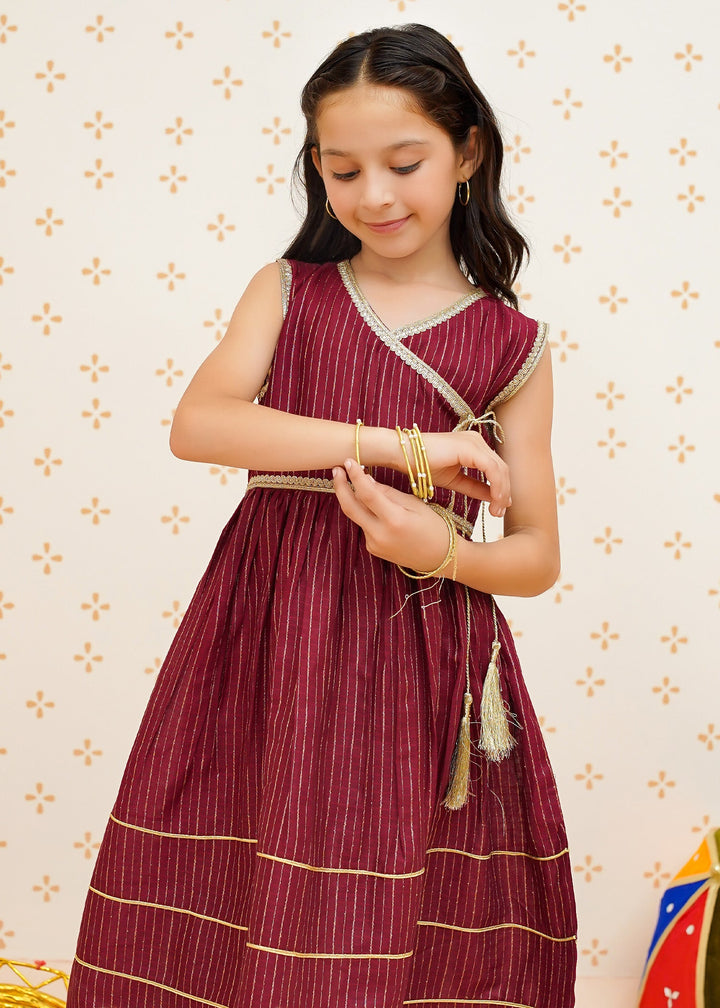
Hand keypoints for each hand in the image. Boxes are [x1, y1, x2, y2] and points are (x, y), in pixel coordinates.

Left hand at [332, 460, 453, 573]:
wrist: (440, 558)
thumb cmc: (434, 527)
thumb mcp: (415, 504)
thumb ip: (388, 493)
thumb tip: (366, 480)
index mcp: (394, 520)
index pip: (367, 494)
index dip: (355, 476)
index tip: (348, 461)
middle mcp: (380, 534)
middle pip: (350, 507)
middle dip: (340, 487)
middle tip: (336, 470)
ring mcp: (374, 544)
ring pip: (357, 516)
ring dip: (354, 499)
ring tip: (354, 483)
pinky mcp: (372, 549)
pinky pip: (364, 526)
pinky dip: (367, 514)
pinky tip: (377, 510)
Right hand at [420, 430, 509, 517]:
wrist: (403, 455)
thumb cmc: (421, 465)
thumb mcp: (454, 481)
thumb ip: (474, 487)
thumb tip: (492, 497)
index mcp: (473, 446)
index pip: (495, 468)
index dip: (501, 489)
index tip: (500, 507)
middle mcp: (477, 441)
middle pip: (501, 469)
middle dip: (504, 493)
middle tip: (499, 513)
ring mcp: (475, 442)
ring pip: (500, 469)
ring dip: (501, 492)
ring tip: (496, 511)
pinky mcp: (471, 448)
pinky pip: (492, 469)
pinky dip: (496, 486)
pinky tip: (494, 500)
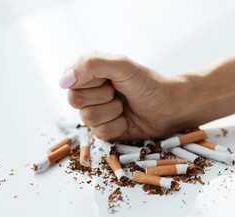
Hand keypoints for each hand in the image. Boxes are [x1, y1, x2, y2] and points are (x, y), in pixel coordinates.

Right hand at [60, 52, 190, 140]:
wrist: (170, 107)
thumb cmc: (148, 83)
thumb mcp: (122, 65)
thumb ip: (92, 64)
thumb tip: (64, 80)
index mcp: (89, 74)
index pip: (70, 82)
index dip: (92, 83)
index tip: (111, 79)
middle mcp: (89, 93)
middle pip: (75, 101)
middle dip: (103, 97)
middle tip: (120, 92)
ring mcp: (97, 113)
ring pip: (88, 118)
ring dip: (112, 112)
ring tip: (125, 106)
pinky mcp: (106, 131)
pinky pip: (100, 133)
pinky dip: (117, 126)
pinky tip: (127, 120)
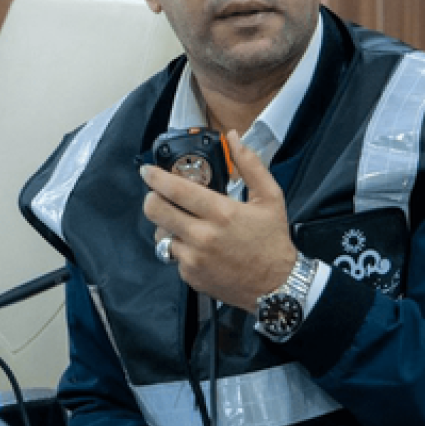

TASK TO COMPLETE: Everything from the line with "index mcp: (473, 446)" through the final line of the records above should be written out exactly, minus the pictures.

THE COMPLETED TASK:
index mcp: (473, 446)
index pip: (495, 468)
index dip: (501, 489)
index tip: (500, 507)
middle mcp: (477, 441)
middle pip: (501, 469)
middle dip: (504, 493)
middle tip: (499, 513)
ring mcp: (475, 442)
ring pip: (500, 469)
ring dip: (501, 492)
ring tip: (496, 511)
pinky mcp: (471, 448)
pinky pip: (492, 469)
pinky dip: (496, 486)
pinky tip: (494, 500)
Hand keypoints for each hand in the image. Boxes are [x1, y1, x2, y2] and points are (x, y), in pixel coordinates.

Right hand at [60, 52, 190, 140]:
wrist: (170, 107)
thumb cmc: (148, 83)
thumb mcp: (122, 65)
thumb ip: (92, 64)
thumb tip: (64, 80)
index mcp: (89, 74)
index pip: (70, 82)
index dip: (92, 83)
index tip: (111, 79)
middle mcp: (89, 93)
middle pip: (75, 101)
middle dip: (103, 97)
middle tip: (120, 92)
ring mcp: (97, 113)
ring pip: (88, 118)
ring dip: (112, 112)
ring tip: (125, 106)
pinky mcp: (106, 131)
pinky pip: (100, 133)
pinky dip: (117, 126)
pinky tip: (127, 120)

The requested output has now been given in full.